Washington County District Attorney Mark Bensen declined to talk about Beltran’s case in detail but said she was never charged with a crime. He also said the fact that she received treatment was positive. Casa Clare executive director Jamie Loenish did not immediately return a message seeking comment.

Sue Armacost, the legislative director of anti-abortion group Wisconsin Right to Life, said she didn’t know enough about the case to comment on it, but her group has supported the law since it passed in 1997.

“We think this law is really a compassionate one,” Armacost said. “You have a mom who was addicted to drugs, habitually taking drugs. For her sake and the sake of the baby, we just thought it was a compassionate thing to do to get the baby into custody and the mom to get real help.”

Beltran’s legal challenge, filed Sept. 30, is in the form of a petition seeking her release from the treatment facility. She already was released earlier this month, but Diaz-Tello said Beltran remains under the state’s control and could be forced back to the facility at any point.

“This petition is essentially a federal challenge to her incarceration and to the law,” said Diaz-Tello, an attorney with the National Advocates for Pregnant Women.

During Beltran’s initial hearing, the court assigned an attorney to represent the fetus but told Beltran she had no right to her own counsel until the next hearing, Diaz-Tello said. While the Constitution guarantees the right to counsel, Diaz-Tello said that didn’t apply here because this was a civil case, not criminal.

“That’s the way the Wisconsin statute was written,” she said. “It’s particularly egregious.”

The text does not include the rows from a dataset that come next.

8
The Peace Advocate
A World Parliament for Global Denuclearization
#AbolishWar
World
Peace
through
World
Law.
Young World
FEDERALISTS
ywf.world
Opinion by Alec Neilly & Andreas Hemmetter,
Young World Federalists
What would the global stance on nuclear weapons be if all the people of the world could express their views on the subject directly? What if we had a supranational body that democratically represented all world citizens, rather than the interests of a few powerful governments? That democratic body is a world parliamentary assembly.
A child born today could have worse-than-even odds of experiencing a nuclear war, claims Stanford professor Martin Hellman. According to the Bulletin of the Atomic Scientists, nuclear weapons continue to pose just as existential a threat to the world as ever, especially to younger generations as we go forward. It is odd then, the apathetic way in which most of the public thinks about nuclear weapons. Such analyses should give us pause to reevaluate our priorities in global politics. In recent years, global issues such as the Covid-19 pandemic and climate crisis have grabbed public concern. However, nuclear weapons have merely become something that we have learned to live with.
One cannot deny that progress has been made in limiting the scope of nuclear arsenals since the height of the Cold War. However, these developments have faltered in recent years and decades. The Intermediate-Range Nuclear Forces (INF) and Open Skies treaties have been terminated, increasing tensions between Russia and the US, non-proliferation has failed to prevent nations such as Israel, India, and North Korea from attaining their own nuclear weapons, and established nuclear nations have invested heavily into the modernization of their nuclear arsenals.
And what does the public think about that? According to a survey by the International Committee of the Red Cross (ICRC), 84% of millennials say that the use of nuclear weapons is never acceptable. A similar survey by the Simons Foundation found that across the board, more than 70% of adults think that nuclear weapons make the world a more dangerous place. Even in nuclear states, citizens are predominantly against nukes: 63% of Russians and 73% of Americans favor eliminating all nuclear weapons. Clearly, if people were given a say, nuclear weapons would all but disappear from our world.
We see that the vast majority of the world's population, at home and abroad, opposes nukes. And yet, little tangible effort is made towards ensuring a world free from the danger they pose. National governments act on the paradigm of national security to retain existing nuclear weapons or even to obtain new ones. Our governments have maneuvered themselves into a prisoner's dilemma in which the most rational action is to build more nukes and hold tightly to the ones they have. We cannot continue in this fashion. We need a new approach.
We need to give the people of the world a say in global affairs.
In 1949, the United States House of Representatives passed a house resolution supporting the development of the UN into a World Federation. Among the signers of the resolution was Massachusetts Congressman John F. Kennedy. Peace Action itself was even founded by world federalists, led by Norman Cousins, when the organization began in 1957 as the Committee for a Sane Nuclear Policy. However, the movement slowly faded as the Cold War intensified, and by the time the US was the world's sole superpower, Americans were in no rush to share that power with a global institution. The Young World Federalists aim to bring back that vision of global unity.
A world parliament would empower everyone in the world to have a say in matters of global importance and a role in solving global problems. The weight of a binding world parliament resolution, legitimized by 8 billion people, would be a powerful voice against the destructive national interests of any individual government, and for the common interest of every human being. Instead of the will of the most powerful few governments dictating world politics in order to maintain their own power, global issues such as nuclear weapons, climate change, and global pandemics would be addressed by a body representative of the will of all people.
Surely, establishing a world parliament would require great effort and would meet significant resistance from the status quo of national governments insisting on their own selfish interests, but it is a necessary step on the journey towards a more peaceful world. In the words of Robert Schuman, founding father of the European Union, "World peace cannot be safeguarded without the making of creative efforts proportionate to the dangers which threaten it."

It’s hard to say how often pregnant women in the four states have been committed under fetus protection laws. Diaz-Tello said the hearings are generally conducted in closed proceedings because the fetuses, and sometimes even adult mothers, are considered juveniles.

In addition to Beltran’s federal case, there is also a state case to determine whether her child would require intervention from the state’s child protection services.

“This hearing will determine whether or not she has abused or neglected a child who’s not even due to be born until January,” Diaz-Tello said.

Diaz-Tello said she instructed Beltran not to speak to reporters without her local lawyer present. A message for that lawyer, Linda Vanden Heuvel, was not immediately returned.